▶ [WHAT TO DO] All of the records listed below should be retyped exactly.

Dataset records:
+--

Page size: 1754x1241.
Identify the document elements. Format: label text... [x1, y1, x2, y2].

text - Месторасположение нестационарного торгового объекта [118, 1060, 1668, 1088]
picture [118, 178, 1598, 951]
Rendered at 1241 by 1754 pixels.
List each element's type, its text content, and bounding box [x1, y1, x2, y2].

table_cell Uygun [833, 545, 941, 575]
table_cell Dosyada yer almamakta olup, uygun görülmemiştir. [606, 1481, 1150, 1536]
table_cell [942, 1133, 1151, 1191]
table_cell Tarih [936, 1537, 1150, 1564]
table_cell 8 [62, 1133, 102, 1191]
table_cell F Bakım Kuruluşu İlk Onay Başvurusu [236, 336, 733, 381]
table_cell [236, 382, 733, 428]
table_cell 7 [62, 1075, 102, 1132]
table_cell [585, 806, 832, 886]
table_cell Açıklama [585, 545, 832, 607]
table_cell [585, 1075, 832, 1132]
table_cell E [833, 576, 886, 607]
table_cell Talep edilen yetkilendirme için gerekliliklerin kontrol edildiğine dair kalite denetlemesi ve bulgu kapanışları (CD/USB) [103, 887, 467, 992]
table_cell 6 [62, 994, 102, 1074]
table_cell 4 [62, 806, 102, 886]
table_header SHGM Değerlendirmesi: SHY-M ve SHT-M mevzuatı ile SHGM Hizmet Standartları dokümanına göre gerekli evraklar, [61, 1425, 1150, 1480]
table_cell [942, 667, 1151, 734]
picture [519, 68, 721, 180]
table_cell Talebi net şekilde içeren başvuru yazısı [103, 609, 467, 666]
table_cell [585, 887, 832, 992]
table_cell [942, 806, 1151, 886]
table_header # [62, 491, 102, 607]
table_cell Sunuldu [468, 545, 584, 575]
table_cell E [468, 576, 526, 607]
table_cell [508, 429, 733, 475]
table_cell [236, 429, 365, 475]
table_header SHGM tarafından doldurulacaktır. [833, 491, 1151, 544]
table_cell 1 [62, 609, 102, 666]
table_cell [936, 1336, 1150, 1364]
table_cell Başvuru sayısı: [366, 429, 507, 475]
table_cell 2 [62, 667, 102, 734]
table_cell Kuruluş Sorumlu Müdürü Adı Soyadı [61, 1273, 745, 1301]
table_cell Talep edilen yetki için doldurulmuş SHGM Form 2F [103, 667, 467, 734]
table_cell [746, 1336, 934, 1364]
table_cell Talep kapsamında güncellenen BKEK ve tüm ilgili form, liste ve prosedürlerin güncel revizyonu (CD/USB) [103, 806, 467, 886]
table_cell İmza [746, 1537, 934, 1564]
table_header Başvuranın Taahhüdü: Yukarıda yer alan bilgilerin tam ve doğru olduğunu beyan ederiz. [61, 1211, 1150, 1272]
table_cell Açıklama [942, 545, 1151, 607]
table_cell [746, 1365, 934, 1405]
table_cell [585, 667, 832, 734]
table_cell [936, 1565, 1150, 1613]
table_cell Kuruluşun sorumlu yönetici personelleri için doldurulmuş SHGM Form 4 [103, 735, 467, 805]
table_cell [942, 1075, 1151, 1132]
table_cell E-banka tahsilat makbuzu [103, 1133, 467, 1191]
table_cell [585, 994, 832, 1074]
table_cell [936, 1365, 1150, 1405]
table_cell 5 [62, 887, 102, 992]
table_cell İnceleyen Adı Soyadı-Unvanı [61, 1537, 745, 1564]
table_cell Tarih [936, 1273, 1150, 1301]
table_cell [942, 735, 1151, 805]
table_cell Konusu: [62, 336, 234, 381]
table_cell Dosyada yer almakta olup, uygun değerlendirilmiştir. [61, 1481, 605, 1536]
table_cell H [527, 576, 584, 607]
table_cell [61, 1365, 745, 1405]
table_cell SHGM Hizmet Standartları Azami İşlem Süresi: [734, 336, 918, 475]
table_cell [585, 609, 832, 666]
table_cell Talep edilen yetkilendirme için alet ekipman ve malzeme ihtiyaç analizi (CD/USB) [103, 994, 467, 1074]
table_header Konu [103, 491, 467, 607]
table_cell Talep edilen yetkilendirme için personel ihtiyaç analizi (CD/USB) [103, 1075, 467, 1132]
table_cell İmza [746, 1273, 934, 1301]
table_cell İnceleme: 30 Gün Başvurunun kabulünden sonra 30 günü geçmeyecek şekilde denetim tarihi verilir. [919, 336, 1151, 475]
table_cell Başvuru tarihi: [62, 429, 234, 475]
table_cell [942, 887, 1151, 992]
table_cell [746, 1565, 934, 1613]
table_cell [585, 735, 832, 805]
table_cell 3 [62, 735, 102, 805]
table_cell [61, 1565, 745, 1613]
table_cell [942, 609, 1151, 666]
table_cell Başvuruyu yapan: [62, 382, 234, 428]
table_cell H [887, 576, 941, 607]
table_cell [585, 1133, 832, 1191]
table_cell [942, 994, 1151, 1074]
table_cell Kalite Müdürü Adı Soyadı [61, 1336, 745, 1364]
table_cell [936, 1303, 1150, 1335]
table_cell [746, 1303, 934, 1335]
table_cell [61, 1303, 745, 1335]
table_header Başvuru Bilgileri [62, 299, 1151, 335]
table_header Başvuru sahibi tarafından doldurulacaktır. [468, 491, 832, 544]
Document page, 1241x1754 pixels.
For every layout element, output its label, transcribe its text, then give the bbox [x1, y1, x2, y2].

+--

▶ [ANSWER SPACE]
Page size: 1754x1241.
Identify the document elements. Format: label text... [x1, y1, x2, y2].

text - Месторасположение нестационарного торгового объекта [118, 1060, 1668, 1088]
picture [118, 178, 1598, 951]
Rendered at 1241 by 1754 pixels.
List each element's type, its text content, and bounding box [x1, y1, x2, y2].

table_cell Uygun [833, 545, 941, 575]
table_cell Dosyada yer almamakta olup, uygun görülmemiştir. [606, 1481, 1150, 1536]
table_cell [942, 1133, 1151, 1191]
table_cell Tarih [936, 1537, 1150, 1564]
table_cell 8 [62, 1133, 102, 1191]
table_cell F Bakım Kuruluşu İlk Onay Başvurusu [236, 336, 733, 381]
table_cell [236, 382, 733, 428]
table_cell 7 [62, 1075, 102, 1132]
table_cell [585, 806, 832, 886]
table_cell Açıklama [585, 545, 832, 607]
table_cell [585, 1075, 832, 1132]
table_cell E [833, 576, 886, 607]
table_cell Talep edilen yetkilendirme için gerekliliklerin kontrol edildiğine dair kalite denetlemesi ve bulgu kapanışları (CD/USB) [103, 887, 467, 992]
table_cell 6 [62, 994, 102, 1074]
table_cell 4 [62, 806, 102, 886]
table_header SHGM Değerlendirmesi: SHY-M ve SHT-M mevzuatı ile SHGM Hizmet Standartları dokümanına göre gerekli evraklar, [61, 1425, 1150, 1480]
table_cell [942, 667, 1151, 734]
picture [519, 68, 721, 180]
table_cell Talebi net şekilde içeren başvuru yazısı [103, 609, 467, 666]
table_cell [585, 887, 832, 992]
table_cell [942, 806, 1151, 886]
table_header # [62, 491, 102, 607]
table_cell Sunuldu [468, 545, 584, 575]
table_cell E [468, 576, 526, 607]
table_cell [508, 429, 733, 475]
table_cell [236, 429, 365, 475]
table_header SHGM tarafından doldurulacaktır. [833, 491, 1151, 544]
table_cell 1 [62, 609, 102, 666]
table_cell [936, 1336, 1150, 1364]
table_cell Başvuru sayısı: [366, 429, 507, 475]
table_cell 2 [62, 667, 102, 734]
table_cell Kuruluş Sorumlu Müdürü Adı Soyadı [61, 1273, 745, 1301]
table_cell Talep edilen yetki için doldurulmuş SHGM Form 2F [103, 667, 467, 734]
table_cell [746, 1336, 934, 1364]
table_cell Talep kapsamında güncellenen BKEK ve tüm ilgili form, liste ve prosedürlerin güncel revizyonu (CD/USB) [103, 806, 467, 886]
table_cell İmza [746, 1537, 934, 1564]
table_header Başvuranın Taahhüdü: Yukarıda yer alan bilgilerin tam ve doğru olduğunu beyan ederiz. [61, 1211, 1150, 1272]
table_cell Açıklama [942, 545, 1151, 607]
table_cell [746, 1365, 934, 1405]
table_cell [585, 667, 832, 734]
table_cell [936, 1565, 1150, 1613]
table_cell Kuruluşun sorumlu yönetici personelleri için doldurulmuş SHGM Form 4 [103, 735, 467, 805]
table_cell [942, 1075, 1151, 1132]
table_cell E-banka tahsilat makbuzu [103, 1133, 467, 1191]
table_cell [585, 994, 832, 1074]
table_cell [936, 1365, 1150, 1405]
table_cell 5 [62, 887, 102, 992]
table_cell İnceleyen Adı Soyadı-Unvanı [61, 1537, 745, 1564]
table_cell Tarih [936, 1273, 1150, 1301]
table_cell [942, 735, 1151, 805]
table_cell Konusu: [62, 336, 234, 381]
table_cell Dosyada yer almakta olup, uygun değerlendirilmiştir. [61, 1481, 605, 1536]
table_cell H [527, 576, 584, 607]
table_cell [61, 1365, 745, 1405]
table_cell SHGM Hizmet Standartları Azami İşlem Süresi: [734, 336, 918, 475]
table_cell [585, 609, 832, 666]
table_cell Talep edilen yetkilendirme için alet ekipman ve malzeme ihtiyaç analizi (CD/USB) [103, 994, 467, 1074]
table_header Konu [103, 491, 467, 607]
table_cell Talep edilen yetkilendirme için personel ihtiyaç analizi (CD/USB) [103, 1075, 467, 1132]
table_cell İmza [746, 1273, 934, 1301]
table_cell İnceleme: 30 Gün Başvurunun kabulünden sonra 30 günü geçmeyecek şekilde denetim tarihi verilir. [919, 336, 1151, 475]
table_cell Başvuru tarihi: [62, 429, 234, 475]
table_cell [942, 887, 1151, 992]
table_cell [746, 1565, 934, 1613]
table_cell [585, 735, 832, 805]
table_cell 3 [62, 735, 102, 805]
table_cell [61, 1565, 745, 1613]
table_cell [942, 609, 1151, 666]
table_cell Başvuruyu yapan: [62, 382, 234, 428]
table_cell H [887, 576, 941, 607]
table_cell [585, 1133, 832, 1191]
table_cell [942, 994, 1151, 1074]
table_cell Kalite Müdürü Adı Soyadı [61, 1336, 745, 1364]
table_cell [936, 1303, 1150, 1335]
table_cell [746, 1303, 934, 1335]
table_cell [61, 1303, 745, 1335]
table_header Başvuru Bilgileri [62, 299, 1151, 335]
table_header Başvuru sahibi tarafından doldurulacaktır. [468, 491, 832, 544]
Document page, 1241x1754 pixels.
For every layout element, output its label, transcribe its text, then give the bbox [x1, y1, x2, y2].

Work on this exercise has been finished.